Stored dataset items:

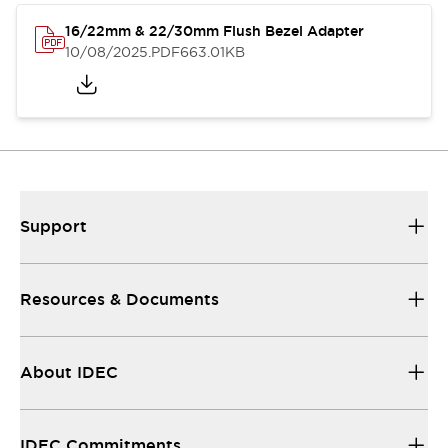
16/22mm & 22/30mm Flush Bezel Adapter
10/08/2025
.PDF
663.01KB
Support
Resources & Documents
About IDEC
IDEC Commitments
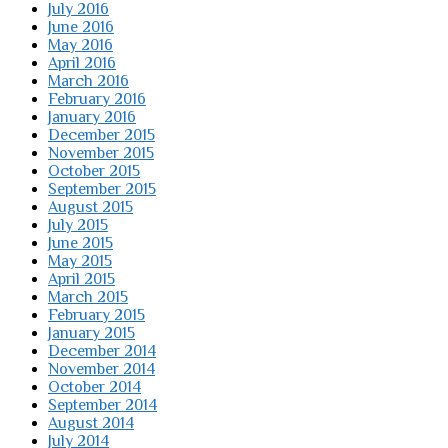
July 2016
June 2016
May 2016
April 2016
March 2016
February 2016
January 2016
December 2015
November 2015
October 2015
September 2015
August 2015
July 2015
June 2015
May 2015
April 2015
March 2015
February 2015
January 2015
December 2014
November 2014
October 2014
September 2014
August 2014
July 2014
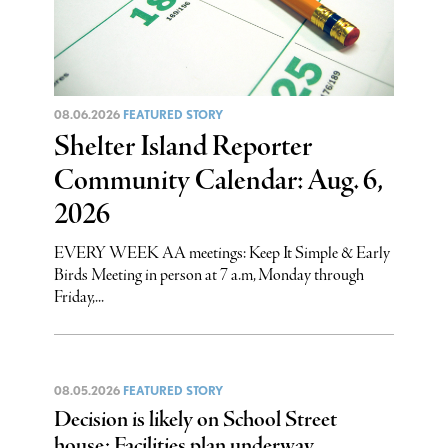
08.06.2026
FEATURED STORY
Shelter Island Reporter
Community Calendar: Aug. 6,
2026
EVERY WEEK AA meetings: Keep It Simple & Early
Birds Meeting in person at 7 a.m, Monday through
Friday,...
08.05.2026
FEATURED STORY
Decision is likely on School Street
house: Facilities plan underway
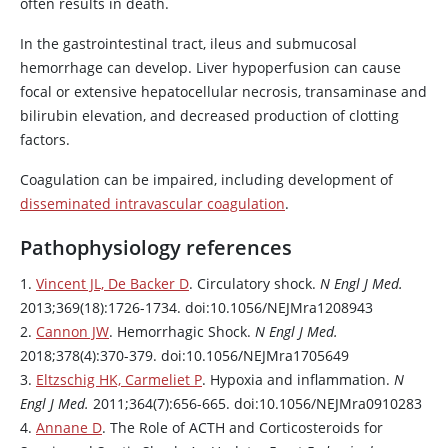
often results in death.
In the gastrointestinal tract, ileus and submucosal
hemorrhage can develop. Liver hypoperfusion can cause
focal or extensive hepatocellular necrosis, transaminase and
bilirubin elevation, and decreased production of clotting
factors.
Coagulation can be impaired, including development of
disseminated intravascular coagulation
.
Pathophysiology references
1.
Vincent JL, De Backer D
. Circulatory shock.
N Engl J Med.
2013;369(18):1726-1734. doi:10.1056/NEJMra1208943
2.
Cannon JW
. Hemorrhagic Shock.
N Engl J Med.
2018;378(4):370-379. doi:10.1056/NEJMra1705649
3.
Eltzschig HK, Carmeliet P
. Hypoxia and inflammation.
N
Engl J Med.
2011;364(7):656-665. doi:10.1056/NEJMra0910283
4.
Annane D
. The Role of ACTH and Corticosteroids for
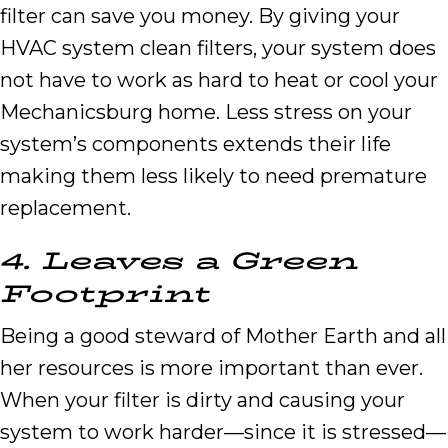
filter can save you money. By giving your
HVAC system clean filters, your system does
not have to work as hard to heat or cool your
Mechanicsburg home. Less stress on your
system’s components extends their life
making them less likely to need premature
replacement.
4.
Leaves a
G
reen
F
ootprint
Being a good steward of Mother Earth and all
her resources is more important than ever.
When your filter is dirty and causing your
system to work harder—since it is stressed—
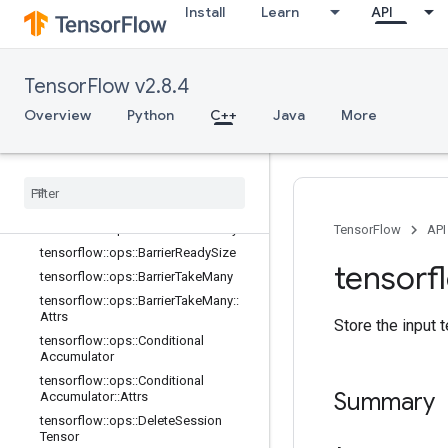
Install
Learn
API
tensorflow::ops::AccumulatorSetGlo
balStep
tensorflow::ops::AccumulatorTakeGr
adient
TensorFlow v2.8.4
tensorflow::ops::Barrier
Overview
Python
C++
Java
More
tensorflow::ops::Barrier::Attrs
tensorflow
::
ops
::
Barrier
Close
tensorflow
::
ops
::
Barrier
Close
::
Attrs
tensorflow
::
ops
::
Barrier
Incomplete
Size
tensorflow
::
ops
::
Barrier
Insert
Many
TensorFlow
API
tensorflow
::
ops
::
Barrier
Ready
Size
tensorf
tensorflow
::
ops
::
Barrier
Take
Many
tensorflow
::
ops
::
Barrier
Take
Many
::
Attrs
Store the input t
tensorflow
::
ops
::
Conditional
Accumulator
tensorflow
::
ops
::
Conditional
Summary
Accumulator
::
Attrs
tensorflow
::
ops
::
Delete
Session
Tensor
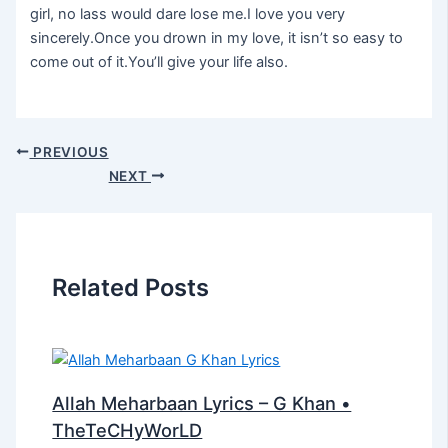
girl, no lass would dare lose me.I love you very
sincerely.Once you drown in my love, it isn’t so easy to
come out of it.You’ll give your life also.
PREVIOUS
NEXT
Related Posts
Allah Meharbaan Lyrics – G Khan •
TheTeCHyWorLD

REQUIRED WORK:
"likely" is the string to look for; please copy every line of the records above where it appears.

RESULT OF THIS TASK:
Decision is likely on School Street
making them less likely to need premature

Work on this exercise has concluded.